Ben ne yapmıştım Tanrı aşkına? Neden bir yanlış bu kadar doğru hissettirmişti bana? Bütün günahlar bu kadar güzel miydi yani?

"Jimin ben-" Konuşmaya çabaladım, hatta başlangıcını bile yaptım ama ondan ne zaman ellerimi çektiğimi anlamadığım beden aniden ayağa kalktığında susmak ve sertçe yutkunmak zorunda kalmıştım. Fazla sinirlenmişti. Galiba onun da aklına son anlar da dank etmişti.

"Kafan karışık ve sen kafa karışıklığında beni kullanamazsın!" Arkası dönük olan beden öfkeyle bağırarak beni uyardığında susmaya devam etmiştim. Ben onu kullanmamıştım ki, sadece anlık bir heyecanın kurbanı olmuştum. "Evlisin sen geri zekâlı, çocuğun var. Beni de buna alet ettin. Tamam, aptallık yaptım evli olduğunu öğrendiğimde bile sana yakın durdum ama tek aptallık yapan kişi olmayı isterdim. Sen sadece eşine değil, çocuğuna da ihanet ettin."

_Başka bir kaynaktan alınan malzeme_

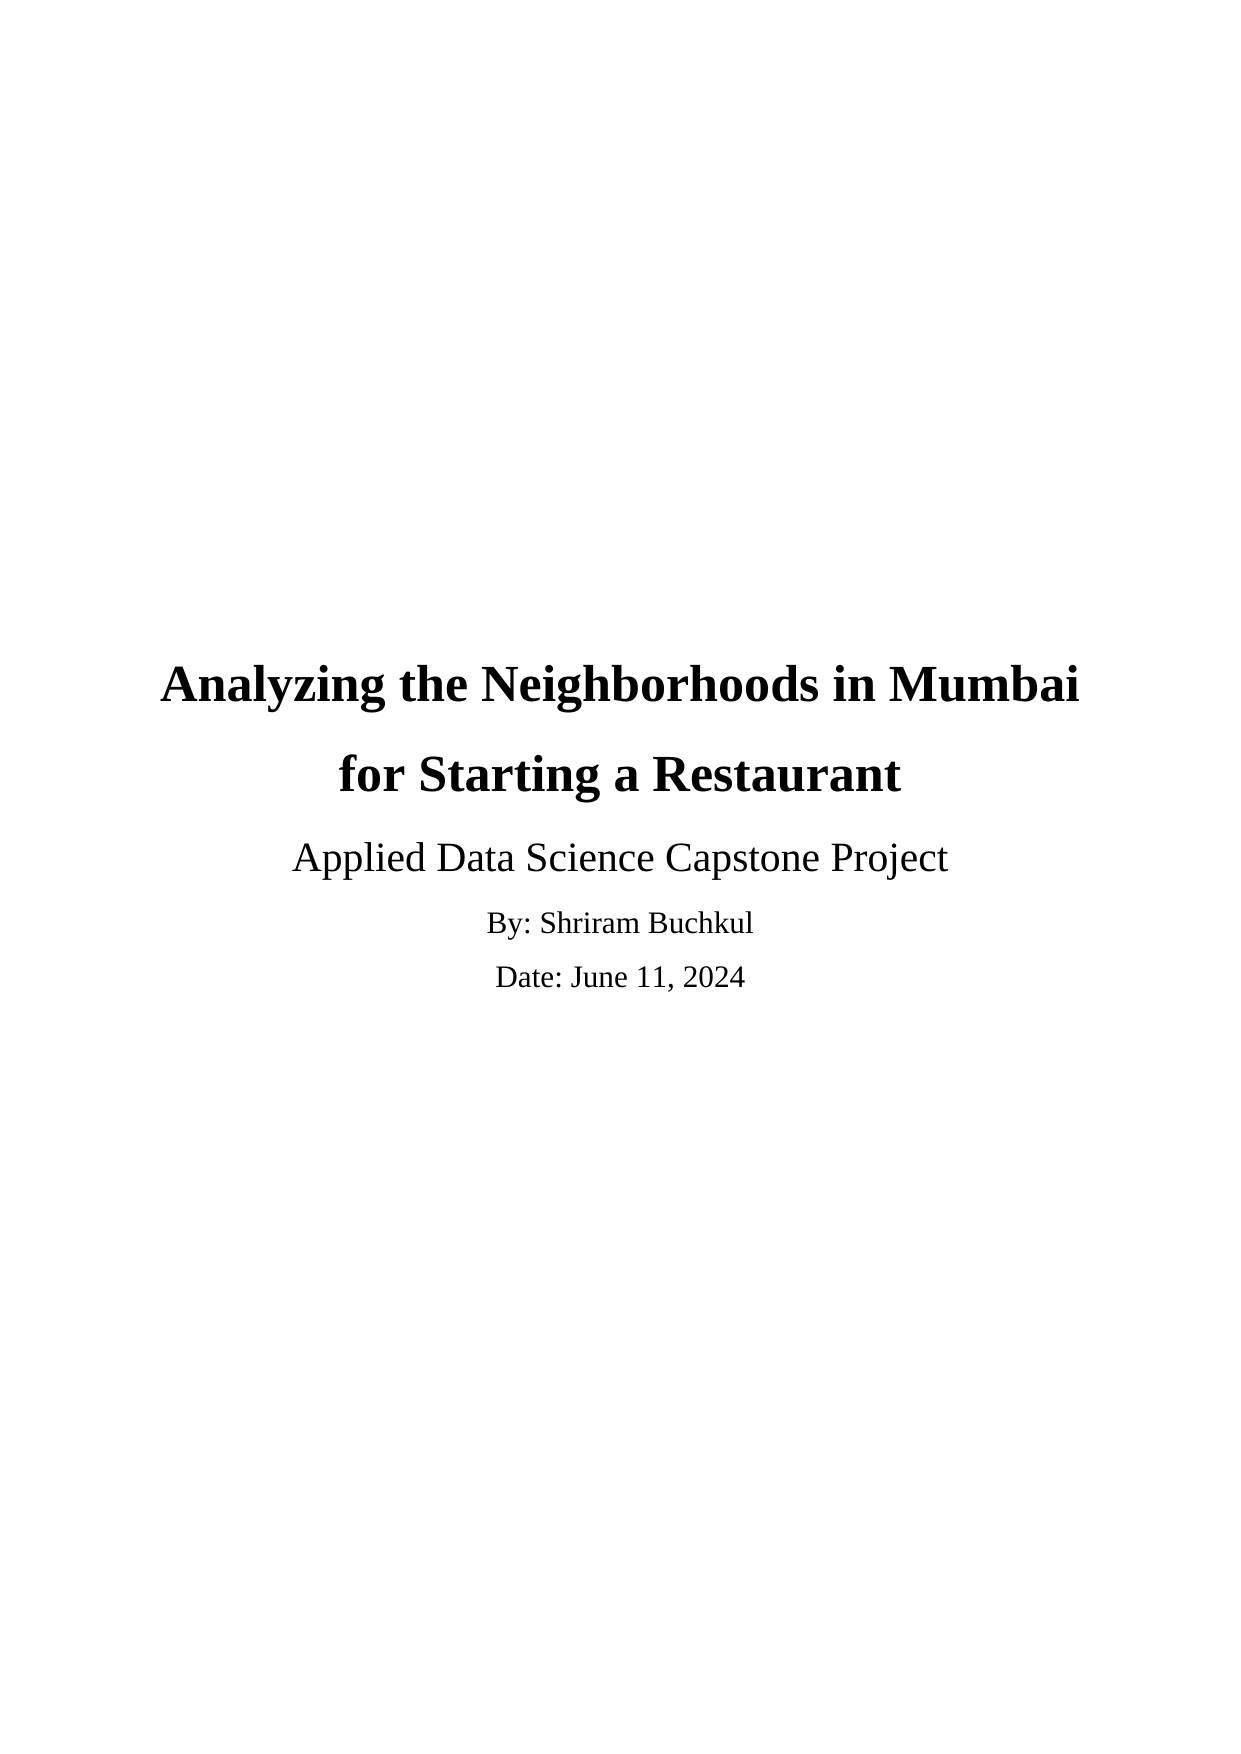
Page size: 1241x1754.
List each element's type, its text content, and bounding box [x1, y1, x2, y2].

text By: Shriram Buchkul [150, 904, 1090, 941]
text Applied Data Science Capstone Project [150, 833, 1090, 881]
text Analyzing the Neighborhoods in Mumbai for Starting a Restaurant [150, 653, 1090, 803]
text Date: June 11, 2024 [150, 958, 1090, 994]
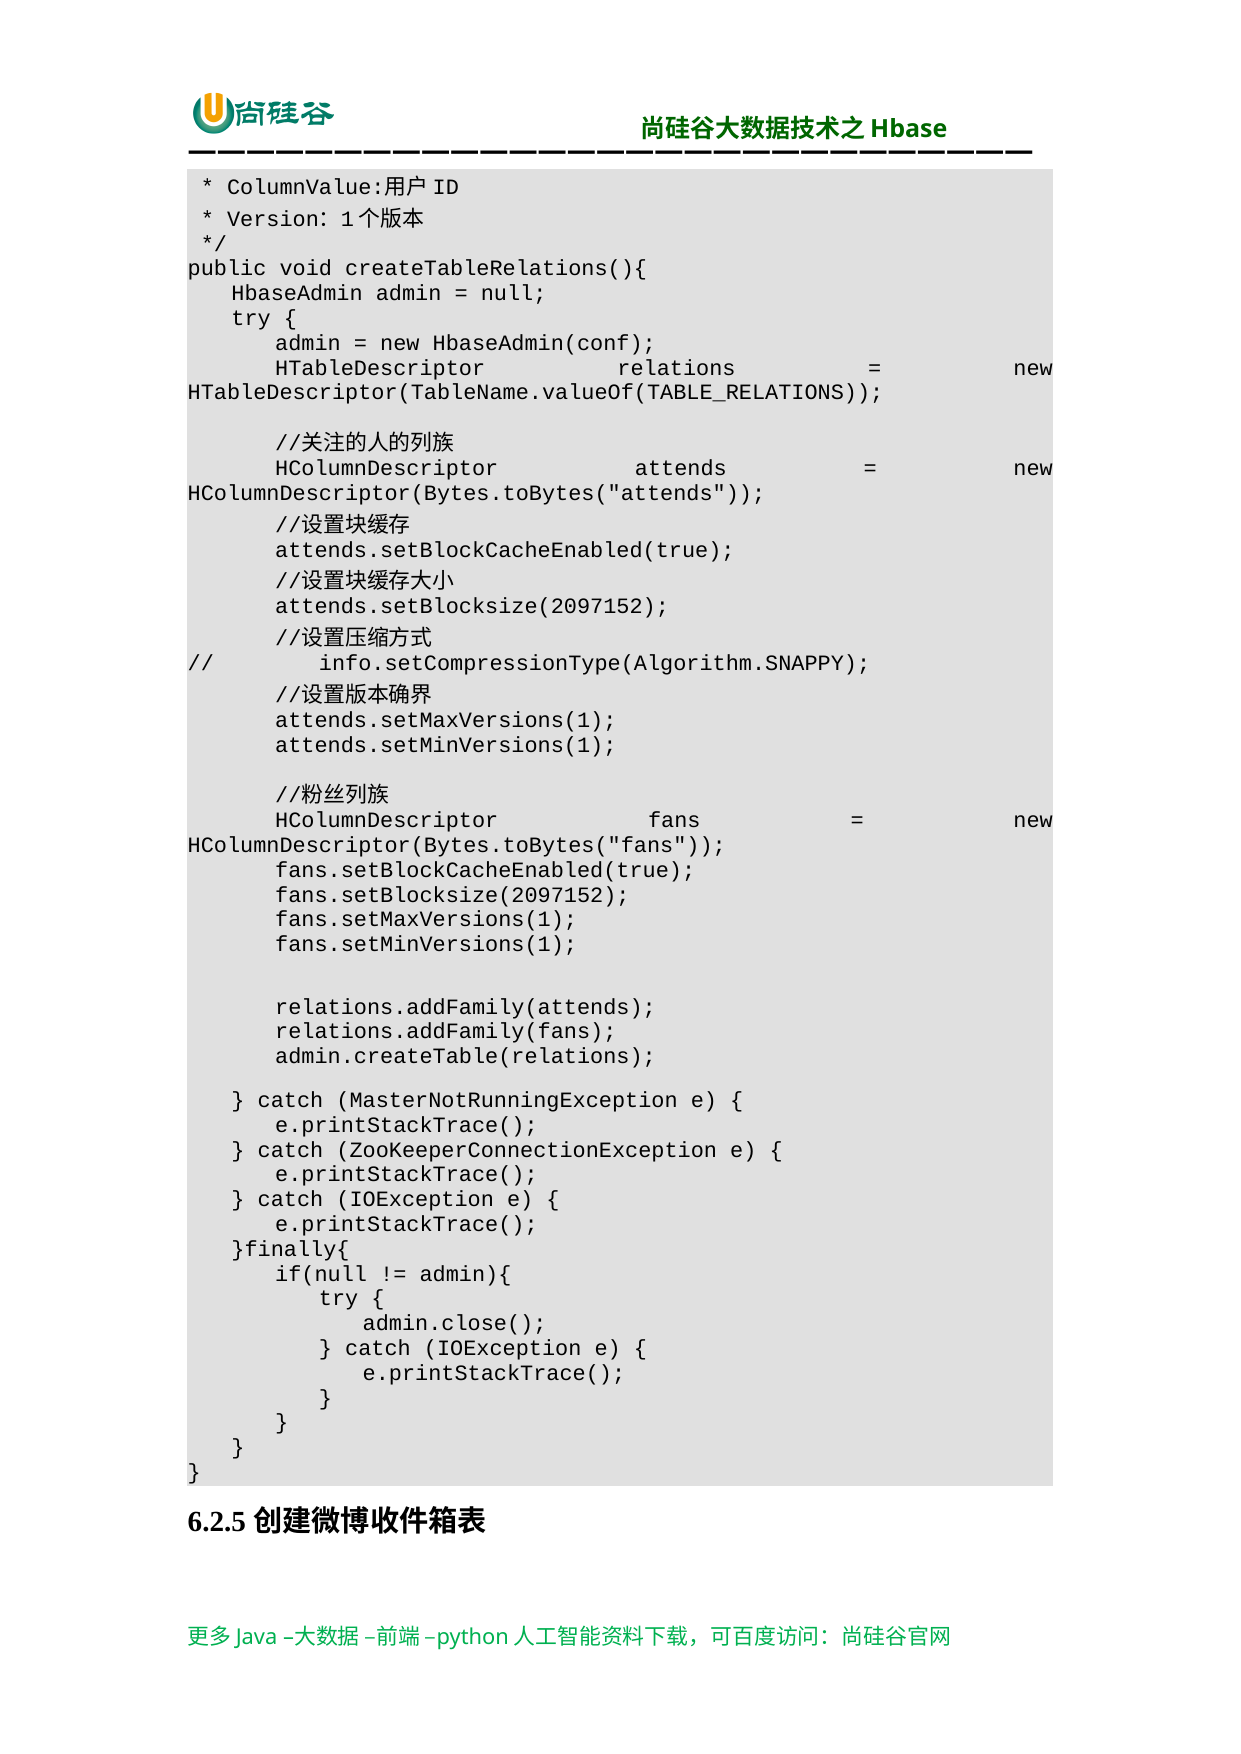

Haklıydı, yapmamalıydım. Boşanacak olsam bile henüz evliydik. Bir kızımız vardı, daha ne kadar düşebilirdim onların gözünde? Derin bir nefes almaya zorladım kendimi, nefes alamıyormuş gibi hissettiğimde. Ama olmadı, nefes alsam bile ciğerlerim şenlenmedi. İçim rahatlamadı. Boğuluyormuş gibi hissetmeye devam ettim.

"Ben özür dilerim." Mırıldandım, ona karşı da mahçuptum. Bana olan sevgisini kullanmış gibi hissediyordum. Ayrıca onu da suçluluk duygusuna sürüklemiş olmalıydım. Sonuç olarak bir eşimi aldatmadığım kalmıştı, onu da Jimin'le beraber yapmıştım. Bir de gitmiş, beni seven insanı da üzmüştüm. "Yapmamam gerekirdi, çok özür dilerim. Boşanacak olsam bile kızımın annesi bunu hak etmedi. Kızım hak etmedi. Ve sen, sen de üzülmeyi hak etmedin."

"Git." Az önce öfkeyle bağıran o, bu cümlelerimin ardından konuşmak için çaba harcamak istemiyormuş gibi daha sakin mırıldanmıştı. Ayrıca yüzüme bakmayı inatla reddediyor, arada bir sinirle parmaklarını saç tellerinin arasından geçiriyordu. "Sana olan sevgimi böyle kullanmamalıydın, kafa karışıklığında dinleneceğin birisi değilim ben. Duydukların seni şaşırtmış olabilir. Ama beni sevmiyorken, eşinle de boşanma aşamasındaysan beni öpmen olmadı Taehyung. Ben de üzgünüm, duygularımla hareket ettiğim için karşılık verdim. Ama git Taehyung, seni görmek, sesini duymak istemiyorum."